A gente não tem um momento - ou vários - na vida em que se pergunta como nos tornamos o que somos? E mais do que isso, quando pensamos nas alternativas, nos caminhos deixados de lado, e como seria nossa vida se fossem essas as trilhas que tivéssemos escolhido seguir? E quanto disso será nossa escolha ou alguma outra coisa, talento, dom, que ninguém sabe o que é?
Eu partilho dessa fascinação tão vulgar de me apaixonar por uma coisa - qualquer coisa - bem feita. Não consigo pensar em nada mais sedutor do que isso: ver uma pessoa fazer algo que ela faz bem.
Mas não há também uma beleza emocionante no tentar?
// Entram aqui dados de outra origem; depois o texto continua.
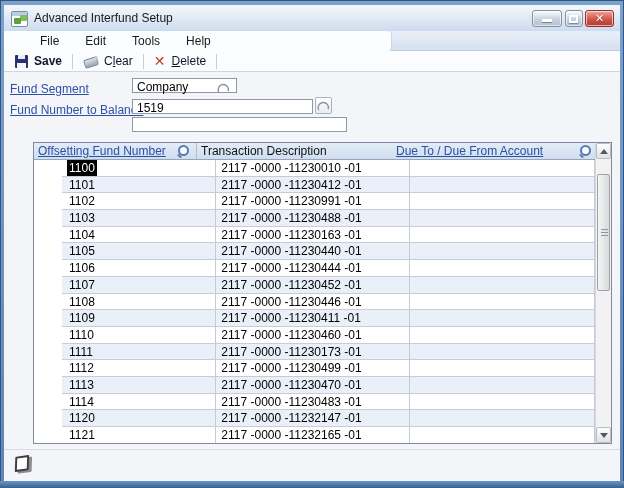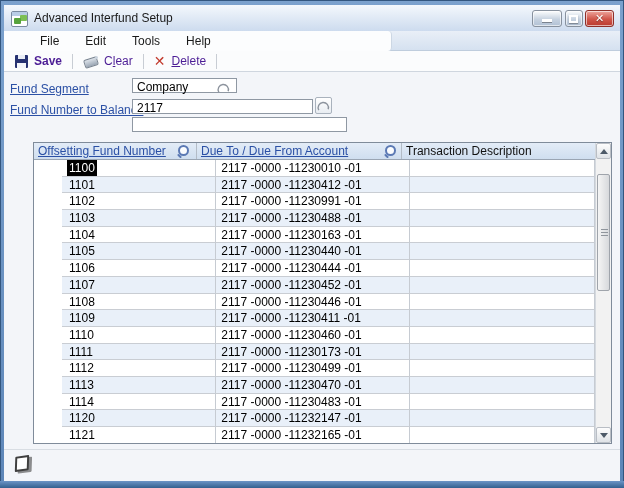--- a/index.html
+++ b/index.html
@@ -46,7 +46,7 @@
   .toolbar{position:absolute;left:4px;top:51px;right:4px;height:21px;background:#fbfcfd;
     border-bottom:1px solid #cfd6df;display:flex;align-items:center;}
   .tbtn{display:flex;align-items:center;gap:6px;height:19px;padding:0 6px;border-radius:2px;}
-  .tbtn .lbl{color:#4c1d95;}
+  .tbtn .lbl{color:#0f172a;}
   .btn-save{margin-left:5px;}
   .btn-save .lbl{font-weight:bold;}
   .tsep{width:1px;height:15px;background:#c8cdd4;margin:0 4px;}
Hoje tive a oportunidade de apreciar ambos. Erros e acertos e, confesso, o primeiro me emocionou mais. Às lágrimas, se eu as vertesse em público. Isso de dar a cara a bater realmente é forte. Porque fazer o que a gente sabe fazer bem é, ou parece, fácil; mas se dispôr a encarar a própria imperfeição e mediocridade tem um quê de soberbo. E é mais real, acho.
Só que, depois do contato com o concreto, fiquei pensando numa outra coisa.
Eu sou historiadora. Sempre acho um saco dizer isso, normalmente respondo aos questionários automáticos de secretárias de médicos ou afins que sou estudante. Nem por nada, mas não gosto da palavra, "historiadora", acho dura, falta aí um molejo, uma ginga. Prefiro "historienne", mas Brasil, português, etc.
Gosto do que faço, às vezes, acho um trabalho interessante e relevante, e eu o escolhi... não sei precisar o porquê. Por uma paixão, talvez, pela sabedoria que nunca vou ter. Avidez por conhecimento, ou coisa que o valha.
Não foi, afirmo com certeza, pela beleza.
Apesar de acreditar que há, nele, alguma, ela é diferente daquela que a gente vê por aí, no que se chama de arte. Porque, na arte, ela é isso e pronto. Na dança e na música, é isso.
Centro e fim.
Nem me pergunto, nem questiono, simplesmente paro extasiada diante de pessoas que escolheram a beleza. Fazer disso a vida e dar de presente para os outros. Porque é, certamente, dos outros. Dos que assistem quase às lágrimas, aplaudem, prendem o fôlego ou perdem a respiração. Dos que ficam ali sentindo os olhos e ouvidos presos, imaginando como seria.
Para mim, ao menos, vendo os corpos e mãos e sons e pés se movendo, encantando, não tenho tanta vontade de ser a pessoa que faz aquilo, mas aquilo que ela faz. Ser música e dança e sintonia. Que quem faz, também, não tem nem guarda em si, mas é como um canal ou ponte ou instrumento para mostrar aquilo que é tão efêmero e que pode ser simplificadamente nomeado de beleza.
E agradeço por aqueles que a escolheram.